Required action. The stretch from the line with "X009493Y007772D01*" through the line with "X010660Y007710D01*" in the records below: write it out exactly, and nothing else.

Hardware project source files.
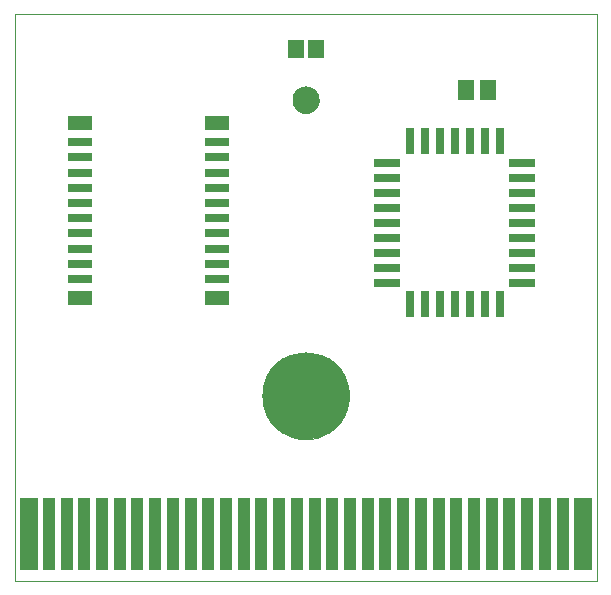
<source format=gts>
G75*
G70*
%OFA0B0*%
%FSLAX24Y24*%
%IPPOS*%
%LPD*%
%AMOC8*
5,1,8,0,0,1.08239X$1,22.5*
%
%ADD10C,0.0000*%
%ADD11C,0.2874*%
%ADD12C,0.0866*%
%ADD13C,0.2914*%
%ADD14C,0.0906*%
%ADD15R,0.0827X0.0512*%
%ADD16R,0.0827X0.0276*%
%ADD17R,0.0591X0.2402*%
%ADD18R,0.0434X0.2402*%
%ADD19R,0.0552X0.0670*%
%ADD20R,0.0276X0.0906*%
%ADD21R,0.0906X0.0276*%
%ADD22R,0.0552X0.0631*%
D10*
X000303Y000269D02*
X019713Y000269D01*
X019713Y019166D01*
X000303Y019166D01*
X000303Y000269D01*
X008571Y006430D02*
X008573Y006505D01*
X008579Y006580D01*
X008589Y006655D01*
X008602Y006729D01*
X008620Y006802D01*
X008641Y006874D01*
X008666Y006945D01*
X008695Y007014D01*
X008728Y007082D01*
X008764Y007148D01*
X008803Y007213D01*
X008845Y007275D01*
X008891Y007334D01*
X008940Y007392D01*
X008992Y007446D01*
X009046Y007498D01*
X009104Y007547D01*
X009163Y007593D01*
X009225Y007635D01*
X009289Y007674D01*
X009356Y007710D01*
X009424Y007743D01*
X009493Y007772D01*
X009564Y007797D01*
X009636Y007818D01*
X009709Y007836D01*
X009783Y007849D01*
X009858Y007859D01*
X009933Y007865D01*
X010008Y007867D01*
X010083Y007865D01*
X010158Y007859D01*
X010233Y007849D01*
X010307Y007836D01*
X010380Y007818D01*
X010452Y007797D01*
X010523Y007772D01*
X010592Y007743D01*
X010660Y007710D01*
X010726Y007674D01*
X010791Y007635D01*
X010853Y007593D01*
X010912Y007547D01*
X010970Y007498D01*
X011024Y007446D01*
X011076Y007392D01*
X011125Y007334D01*
X011171Y007275D01*
X011213Y007213D01*
X011252Y007149D01*
X011288Y007082D01*
X011321Y007014D01*
X011350Y006945D01*
X011375Y006874D01*
X011396Y006802D01*
X011414Y006729D01*
X011427Y006655D01*
X011437Y006580D01*
X011443Y006505D01*
X011445Y006430D01*
X011443Y006355D01*
X011437Y006280D01*
X011427Y006205D01*
X011414Y006131D01*
X011396Y006058D01*
X011375Y005986D01*
X011350Y005915D01*
X011321Y005846D01*
X011288Y005778D01*
X011252Y005712D01*
X011213Y005647D01*
X011171Y005585D01*
X011125Y005526D01*
X011076Y005468D01*
X011024Y005414D01*
X010970Y005362D01*
X010912Y005313D01*
X010853Y005267D01*
X010791Y005225D01*
X010727Y005186D01*
X010660Y005150D01*
X010592Y005117D01*
X010523Y005088D01*
X010452Y005063D01*
X010380Y005042D01*
X010307Y005024D01*
X010233Y005011D01*
X010158Y005001D01*
X010083Y004995D01*
X010008Y004993D01*
X009933Y004995D01*
X009858Y005001D01*
X009783Y005011D01*
X009709Y005024D01*
X009636Y005042D01*
X009564Y005063D01*
X009493Y005088D01*
X009424Y005117D01*
X009356Y005150D01*
X009290Y005186D01*
X009225Y005225D01*
X009163Y005267D01*
X009104Y005313D01*
X009046Y005362D01*
X008992Y005414D01*
X008940Y005468D01*
X008891Y005526D01*
X008845Y005585D01*
X008803Y005647D01*
X008764Y005711D01*
X008728Y005778D01*
X008695Y005846D01*
X008666Y005915D01*
X008641Y005986D01*
X008620Y006058D01*
X008602Y006131D01*
X008589Y006205D01*
X008579Y006280D01*
X008573Y006355D01*
X008571Y006430D01*
X009575Y016292D02*
X009577Y016333D01*
X009583Y016374D01*
X009593Y016414D01*
X009606Y016453D01*
X009623Y016490D01*
X009644Y016526D01*
X009668Y016560D01*
X009695Y016591D01*
X009724Y016619D01*
X009757Y016645D01*
X009791Y016667D01*
X009828Y016686D01*
X009866Y016701D01*
X009906Y016713D01*
X009946Y016721D01*
X009987Y016725D01*
X010029Y016725D01*
X010070Y016721D01*
X010110Y016713D01*
X010150Y016701D01*
X010188Y016686D01*
X010224Y016667D01*
X010259Y016645D01*
X010292Y016619D01*
X010321Y016591D01*
X010348Y016560D01*
X010372Y016526D01*
X010393Y016490D01*
X010410Y016453D01*
X010423Y016414D01*
X010433Y016374D01*
X010439Y016333D01*
X010441Y016292D01*
X010439Y016251D01*
X010433Y016210D01*
X010423Y016170D01*
X010410Y016131D01*
X010393Y016094D01*
X010372Y016058D01*
X010348Y016024D01*
X010321Y015993D01*
X010292Y015965D01*
X010259Y015939D01*
X010225Y015917D01*
X010188Y015898D01*
X010150Y015883D01*
X010110Y015871D01*
X010070Y015863D01*
X010029Y015859D01*
X009987Y015859D01*
X009946Y015863D01*
X009906Y015871D01*
X009866Y015883D01*
X009828Y015898D01*
X009792Y015917D01*
X009757Y015939D01*
X009724Y015965D01*
X009695Y015993D01*
X009668Y016024D01*
X009644Y016058D01*
X009623Y016094D01*
X009606Y016131D01*
X009593Y016170D01*
X009583Y016210D01*
X009577Y016251D01*
X009575Y016292D01*
D11*
X010008Y006430D03*
D12*
X010008Y016292D03*
D13*
X010008Y006430D03*
D14*
X010008Y016292D03*
D15*
X007035Y015521D03*
X002469Y015521D03*
X002469Y009698D03*
X007035Y009698D03*
D16*
X007035Y010324D03*
X007035Y010832D03*
X007035Y011340D03*
X007035Y011848D03*
X007035Y012355D03*
X007035Y012863D03*
X007035Y013371D03*
X007035Y013879D03*
X007035Y014387D03*
X007035Y014895D03*
X002469Y014895D03*
X002469Y014387D03*
X002469Y013879D03*
X002469Y013371D03*
X002469Y012863D03*
X002469Y012355D03*
X002469Y011848D03*
X002469Y011340D03*
X002469Y010832D03*
X002469Y010324D03*
D17*
X000776Y001844D03*
X019240Y001844D03*
D18*
X018571Y001844D03*
X017980Y001844D03*
X017390Y001844D03*
X016799Y001844D03*
X016209Y001844D03*
X015618Y001844D03*
X015028Y001844D03*
X014437Y001844D03*
X013846Y001844D03*
X013256Y001844D03*
X012665Y001844D03*
X012075Y001844D03*
X011484Y001844D03*
X010894Y001844D03*
X010303Y001844D03*
X009713Y001844D03*
X009122Y001844D03*
X008531Y001844D03*
X007941Y001844D03*
X007350Y001844D03*
X006760Y001844D03*
X006169Y001844D03*
X005579Y001844D03*
X004988Y001844D03*
X004398Y001844D03*
X003807Y001844D03*
X003217Y001844D03*
X002626Y001844D03*
X002035Y001844D03*
X001445Y001844D03*
D19*
X015335Y016639D03*
X016083Y016639D03*
D20*
X015969Y014914D03*
X015469Y014914D03*
X014969Y014914D03*
X014469Y014914D03*
X013969Y014914D03*
X013469Y014914D03*
X016469Y014914D03*
X016469Y009481D03*
X015969Y009481D03*
X015469Y009481D03*
X014969Y009481D03*
X014469Y009481D03*
X013969Y009481D03*
X013469Y009481D03*
D21*
X012724Y010198D03*
X012724Y010698D03*
X012724Y011198D03*
X012724Y011698D03*
X012724Y012198D03*
X012724Y012698D03*
X012724Y013198D03*
X012724Y013698D03*
X012724Y014198D03*
X017213Y014198D03*
X017213Y013698D03*
X017213Y013198D03*
X017213Y012698D03*
X017213Y012198D03*
X017213Y011698D03*
X017213Y011198D03*
X017213Y010698D03*
X017213Y010198D03*
D22*
X010343Y017985D03*
X009673Y017985D03*
M02*

</source>
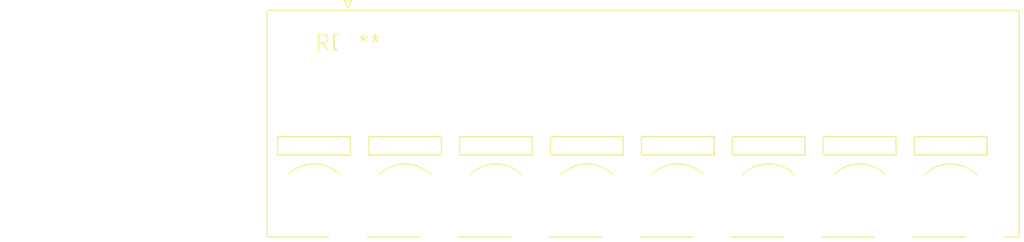
<source format=kicad_pcb>
(kicad_pcb (version 20240108) (generator pcbnew)

  (general
    (thickness 1.6)
  )

  (paper "A4")
  (layers
    (0 "F.Cu" signal)
    (31 "B.Cu" signal)
    (32 "B.Adhes" user "B.Adhesive")
    (33 "F.Adhes" user "F.Adhesive")
    (34 "B.Paste" user)
    (35 "F.Paste" user)
    (36 "B.SilkS" user "B.Silkscreen")
    (37 "F.SilkS" user "F.Silkscreen")
    (38 "B.Mask" user)
    (39 "F.Mask" user)
    (40 "Dwgs.User" user "User.Drawings")
    (41 "Cmts.User" user "User.Comments")
    (42 "Eco1.User" user "User.Eco1")
    (43 "Eco2.User" user "User.Eco2")
    (44 "Edge.Cuts" user)
    (45 "Margin" user)
    (46 "B.CrtYd" user "B.Courtyard")
    (47 "F.CrtYd" user "F.Courtyard")
    (48 "B.Fab" user)
    (49 "F.Fab" user)
    (50 "User.1" user)
    (51 "User.2" user)
    (52 "User.3" user)
    (53 "User.4" user)
    (54 "User.5" user)
    (55 "User.6" user)
    (56 "User.7" user)
    (57 "User.8" user)
    (58 "User.9" user)
  )

  (setup
    (pad_to_mask_clearance 0)
    (pcbplotparams
      (layerselection 0x00010fc_ffffffff)
      (plot_on_all_layers_selection 0x0000000_00000000)
      (disableapertmacros false)
      (usegerberextensions false)
      (usegerberattributes false)
      (usegerberadvancedattributes false)
      (creategerberjobfile false)
      (dashed_line_dash_ratio 12.000000)
      (dashed_line_gap_ratio 3.000000)
      (svgprecision 4)
      (plotframeref false)
      (viasonmask false)
      (mode 1)
      (useauxorigin false)
      (hpglpennumber 1)
      (hpglpenspeed 20)
      (hpglpendiameter 15.000000)
      (dxfpolygonmode false)
      (dxfimperialunits false)
      (dxfusepcbnewfont false)
      (psnegative false)
      (psa4output false)
      (plotreference false)
      (plotvalue false)
      (plotinvisibletext false)
      (sketchpadsonfab false)
      (subtractmaskfromsilk false)
      (outputformat 1)
      (mirror false)
      (drillshape 1)
      (scaleselection 1)
      (outputdirectory "")
    )
  )

  (net 0 "")

  (footprint "PhoenixContact_SPT_5_8-V-7.5-ZB_1x08_P7.5mm_Vertical" (layer "F.Cu") (at 0 0))

)

</source>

Result below.
X009493Y007772D01*
X009564Y007797D01*
X009636Y007818D01*
X009709Y007836D01*
X009783Y007849D01*
X009858Y007859D01*
X009933Y007865D01*
X010008Y007867D01*
X010083Y007865D01*
X010158Y007859D01*
X010233Y007849D01*
X010307Y007836D01*
X010380Y007818D01*
X010452Y007797D01*
X010523Y007772D01*
X010592Y007743D01*
X010660Y007710D01*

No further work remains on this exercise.